Le marché Kirotti, épicentre d’activités commerciales et sociales dans la commune de Lambayi, n’est plus que décombres. Ce lundi 22 décembre, sous l’œil incrédule des occupants, les bulldozers ont réduit en miettes les zones dites « de débauche » et les chambres de passage. Cette démolition, présentée comme une opération d’assainissement, laisse un goût amer et soulève des questions sur la gestion de ce site.
Un administrateur au cœur des critiques
Dans ce chaos, un nom revient avec insistance : celui de l’administrateur général du marché, connu sous le sobriquet de « Trois Pièces ». Les accusations pleuvent, dessinant le portrait d’un homme qui aurait tiré profit des lieux désormais détruits.

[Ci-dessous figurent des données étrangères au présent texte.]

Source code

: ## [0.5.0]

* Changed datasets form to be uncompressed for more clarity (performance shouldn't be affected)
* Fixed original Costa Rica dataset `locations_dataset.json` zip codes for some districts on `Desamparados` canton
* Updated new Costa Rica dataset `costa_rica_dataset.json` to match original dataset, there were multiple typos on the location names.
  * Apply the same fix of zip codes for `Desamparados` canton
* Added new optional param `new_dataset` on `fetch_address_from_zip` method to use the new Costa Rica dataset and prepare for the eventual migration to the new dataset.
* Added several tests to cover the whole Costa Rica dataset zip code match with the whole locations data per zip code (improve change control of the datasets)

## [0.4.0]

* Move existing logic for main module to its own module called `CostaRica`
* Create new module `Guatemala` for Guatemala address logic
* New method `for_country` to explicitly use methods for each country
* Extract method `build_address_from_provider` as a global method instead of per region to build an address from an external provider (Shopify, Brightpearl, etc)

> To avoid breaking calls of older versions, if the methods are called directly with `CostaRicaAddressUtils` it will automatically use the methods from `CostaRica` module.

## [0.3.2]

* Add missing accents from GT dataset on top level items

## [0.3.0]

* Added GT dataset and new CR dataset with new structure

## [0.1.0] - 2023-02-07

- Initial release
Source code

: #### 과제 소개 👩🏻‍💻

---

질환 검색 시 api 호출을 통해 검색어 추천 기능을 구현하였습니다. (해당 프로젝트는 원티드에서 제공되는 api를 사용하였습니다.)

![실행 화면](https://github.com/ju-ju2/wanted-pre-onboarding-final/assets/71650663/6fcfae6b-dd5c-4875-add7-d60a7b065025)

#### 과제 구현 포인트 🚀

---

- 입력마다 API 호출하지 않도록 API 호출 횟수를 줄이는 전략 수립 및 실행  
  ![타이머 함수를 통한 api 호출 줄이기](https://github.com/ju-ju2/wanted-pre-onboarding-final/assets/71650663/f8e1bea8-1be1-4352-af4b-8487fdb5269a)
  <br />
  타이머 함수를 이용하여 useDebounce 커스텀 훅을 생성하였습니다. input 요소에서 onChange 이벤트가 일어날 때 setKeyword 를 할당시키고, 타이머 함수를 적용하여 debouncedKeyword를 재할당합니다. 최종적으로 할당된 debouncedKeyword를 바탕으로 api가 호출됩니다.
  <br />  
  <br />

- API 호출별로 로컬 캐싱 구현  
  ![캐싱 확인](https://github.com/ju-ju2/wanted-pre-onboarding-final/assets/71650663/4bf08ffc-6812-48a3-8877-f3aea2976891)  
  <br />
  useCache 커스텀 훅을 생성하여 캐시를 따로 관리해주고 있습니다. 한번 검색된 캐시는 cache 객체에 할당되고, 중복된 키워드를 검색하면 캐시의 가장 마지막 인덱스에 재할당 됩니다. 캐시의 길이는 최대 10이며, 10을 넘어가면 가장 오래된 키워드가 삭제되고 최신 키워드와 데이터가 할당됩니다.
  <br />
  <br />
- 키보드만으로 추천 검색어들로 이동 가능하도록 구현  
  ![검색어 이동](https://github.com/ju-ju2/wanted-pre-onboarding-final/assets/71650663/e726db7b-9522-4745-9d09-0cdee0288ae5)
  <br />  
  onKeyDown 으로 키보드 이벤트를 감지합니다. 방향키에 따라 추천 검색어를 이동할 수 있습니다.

Mariame Oury Sow, l’une des nombreuses victimes de cette expulsion, dénonce un système lucratif et opaque : « Ici, c’est « Trois Pièces » qui posait problème. Il louait des chambres de passage à 35 000 GNF de l’heure et encaissait les revenus des magasins. Pour ouvrir une boutique, il fallait payer jusqu’à un million de GNF. » Cette gestion, qualifiée d’arbitraire par plusieurs occupants, suscite l’indignation, tout comme les promesses non tenues de stabilité.
Kamissa Touré, installée depuis plus de dix ans, exprime sa colère : « Nous avons payé pour rester, mais aujourd’hui, nous sommes chassés. L’administrateur nous avait assuré qu’il n’y aurait pas de déguerpissement. Nous vivons sans eau, sans douches, dans des conditions insalubres. »
Une expulsion sans préavis, des vies bouleversées
Pour beaucoup, comme Fatoumata Diallo, l’évacuation brutale a été un véritable choc. « Je vis ici depuis trois ans et je paie un loyer de 250 000 GNF. Ce matin, on nous a expulsés sans avertissement. Ils disent que nous sommes des délinquants, mais c’est faux. Nous réclamons des logements sociaux pour nous reconstruire. »
Ces témoignages mettent en lumière l’absence de mesures d’accompagnement pour des familles déjà fragilisées. L’image des ruines laissées par les machines contraste cruellement avec les attentes de ceux qui y vivaient et y travaillaient.
Une opération qui divise
Pendant que les victimes appellent à un sursis pour se réinstaller, les autorités semblent déterminées à poursuivre l’opération dans d’autres zones similaires. Le silence de l’administrateur général face aux accusations ajoute à la colère et à l’incompréhension des déplacés.
En toile de fond, cette démolition pose une question cruciale : à qui profite vraiment cette opération ? Si la lutte contre les pratiques illicites est nécessaire, elle ne doit pas se faire au détriment des plus vulnérables. L’absence de solutions de relogement et la brutalité de l’intervention témoignent d’une gestion qui manque de vision sociale.